A bounded linear operator ${\displaystyle T:{ℌ}_1\to {ℌ}_2}$ between Hilbert spaces is said to be Fredholm if T and ${\displaystyle T^{*}}$ both satisfy the condition of (i) in the lemma. The definition is equivalent to requiring that the kernel of T and the quotient ${\displaystyle {ℌ}_2/T({ℌ}_1)}$ are finite-dimensional. In fact, if ${\displaystyle {ℌ}_2/T({ℌ}_1)}$ is finite-dimensional, then ${\displaystyle T({ℌ}_1)}$ is a complemented subspace; thus, closed. That ${\displaystyle T}$ has closed range implies that ${\displaystyle T^{*}}$ has closed range.
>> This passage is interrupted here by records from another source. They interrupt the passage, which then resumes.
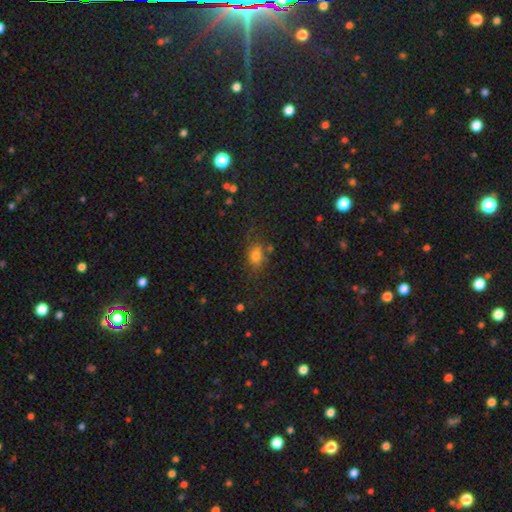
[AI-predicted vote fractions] Morphology: type=smooth (75%); roundness=in between (62%); merging=none (70%).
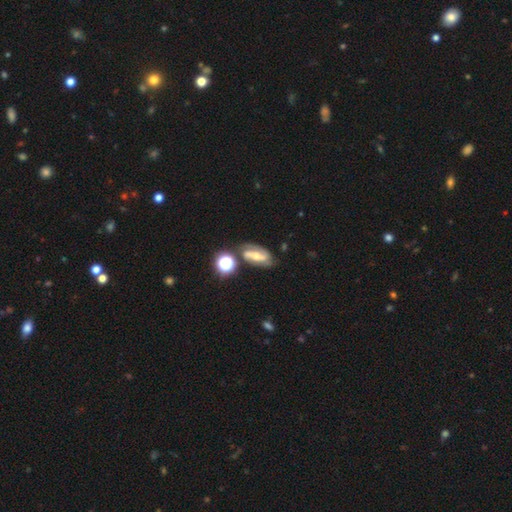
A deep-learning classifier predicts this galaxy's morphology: smooth-or-featured: featured or disk: 70% | smooth: 19% | star or artifact: 11%
  disk-edge-on: no: 92% | yes: 8%
    bar: strong: 47% | weak: 32% | no: 21%
    has-spiral-arms: yes: 89% | no: 11%
      spiral-winding: medium: 45% | loose: 28% | tight: 27%
      spiral-arm-count: 2: 85% | can't tell: 7% | 1: 4% | 3: 1% | 4: 1% | more than 4: 1%
    bulge-size: moderate: 54% | small: 37% | large: 5% | none: 3% | dominant: 2%
  merging: none: 67% | minor disturbance: 17% | merger: 9% | major disturbance: 7%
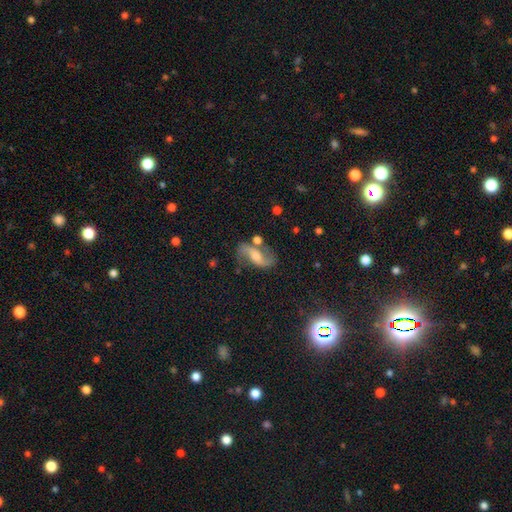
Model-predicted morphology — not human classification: This appears to be a featured or disk galaxy (80%) with no bar (40%, tied with weak), 2 (92%) loose (73%) spiral arms (94%) and a moderate central bulge (49%). Merging: none (68%).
For a Fredholm operator at least, it thus makes sense to define:

${\displaystyle \mathrm{ind}(T)=\dim \ker (T)-\dim \mathrm{Coker}(T)}$.

Because of the first isomorphism theorem, the index is actually independent of any operator T when T is a map between finite-dimensional spaces. This is no longer the case for operators acting on infinite-dimensional spaces.
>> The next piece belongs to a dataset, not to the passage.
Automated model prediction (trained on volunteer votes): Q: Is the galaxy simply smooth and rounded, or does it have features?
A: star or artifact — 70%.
7 Lemma Let ${\displaystyle T\in B({ℌ}_1,{ℌ}_2)}$ and ${\displaystyle S\in B({ℌ}_2,{ℌ}_3)}$. If ${\displaystyle T}$ and ${\displaystyle S}$ are Fredholm operators, then ${\displaystyle ST}$ is a Fredholm operator with

${\displaystyle \mathrm{ind}(ST)=\mathrm{ind}(T)+\mathrm{ind}(S)}$.
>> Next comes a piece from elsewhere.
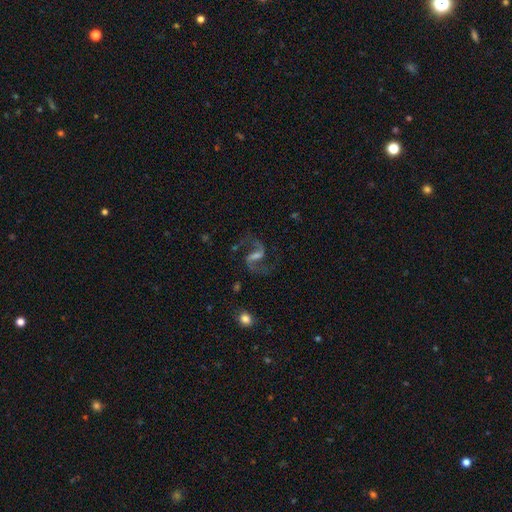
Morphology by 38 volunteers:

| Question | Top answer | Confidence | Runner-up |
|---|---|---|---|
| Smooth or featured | featured or disk | 92% | star or artifact (8%) |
Conversely, if ${\displaystyle {ℌ}_3={ℌ}_1}$, and both ${\displaystyle TS}$ and ${\displaystyle ST}$ are Fredholm operators, then ${\displaystyle T}$ is a Fredholm operator.
Proof: Since

${\displaystyle \dim \ker (ST)\le \dim \ker (S)+\dim \ker (T)}$, and ${\displaystyle \dim \mathrm{Coker}(ST)\le \dim \mathrm{Coker}(S)+\dim \mathrm{Coker}(T)}$,

we see that ${\displaystyle ST}$ is Fredholm. Next, using the identity

${\displaystyle \dim X+\dim X^{\mathrm{\perp }}\cap Y=\dim Y+\dim Y^{\mathrm{\perp }}\cap X}$

we compute:

${\displaystyle \dim \ker (ST)=\dim \ker (S)\cap \mathrm{ran}(T)+\dim \ker (T)=\dim \ker (S)\cap \ker (T^{*}{)}^{\mathrm{\perp }}+\dim \ker (T)}$

${\displaystyle =-\dim \ker (T^{*})+\dim \ker (S)+\dim \ker (S{)}^{\mathrm{\perp }}\cap \ker (T^{*})+\dim \ker (T)}$

${\displaystyle =\mathrm{ind}(T)+\mathrm{ind}(S)+\dim \ker (T^{*}{S}^{*}).}$

For the conversely, let ${\displaystyle f_j}$ be a bounded sequence such that ${\displaystyle T{f}_j}$ is convergent. Then ${\displaystyle ST{f}_j}$ is convergent and so ${\displaystyle f_j}$ has a convergent sequence when ${\displaystyle ST}$ is Fredholm. Thus, ${\displaystyle \dim \ker T<\mathrm{\infty }}$ and ${\displaystyle T}$ has closed range. That ${\displaystyle TS}$ is a Fredholm operator shows that this is also true for ${\displaystyle T^{*}}$ and we conclude that ${\displaystyle T}$ is Fredholm. ${\displaystyle ◻}$

7 Theorem The mapping

${\displaystyle T\mapsto \mathrm{ind}(T)}$

is a locally constant function on the set of Fredhold operators ${\displaystyle T:{ℌ}_1\to {ℌ}_2}$.
Proof: By the Hahn-Banach theorem, we have decompositions:

${\displaystyle {ℌ}_1=C_1\oplus \ker (T),{ℌ}_2=\mathrm{ran}(T)\oplus C_2}$.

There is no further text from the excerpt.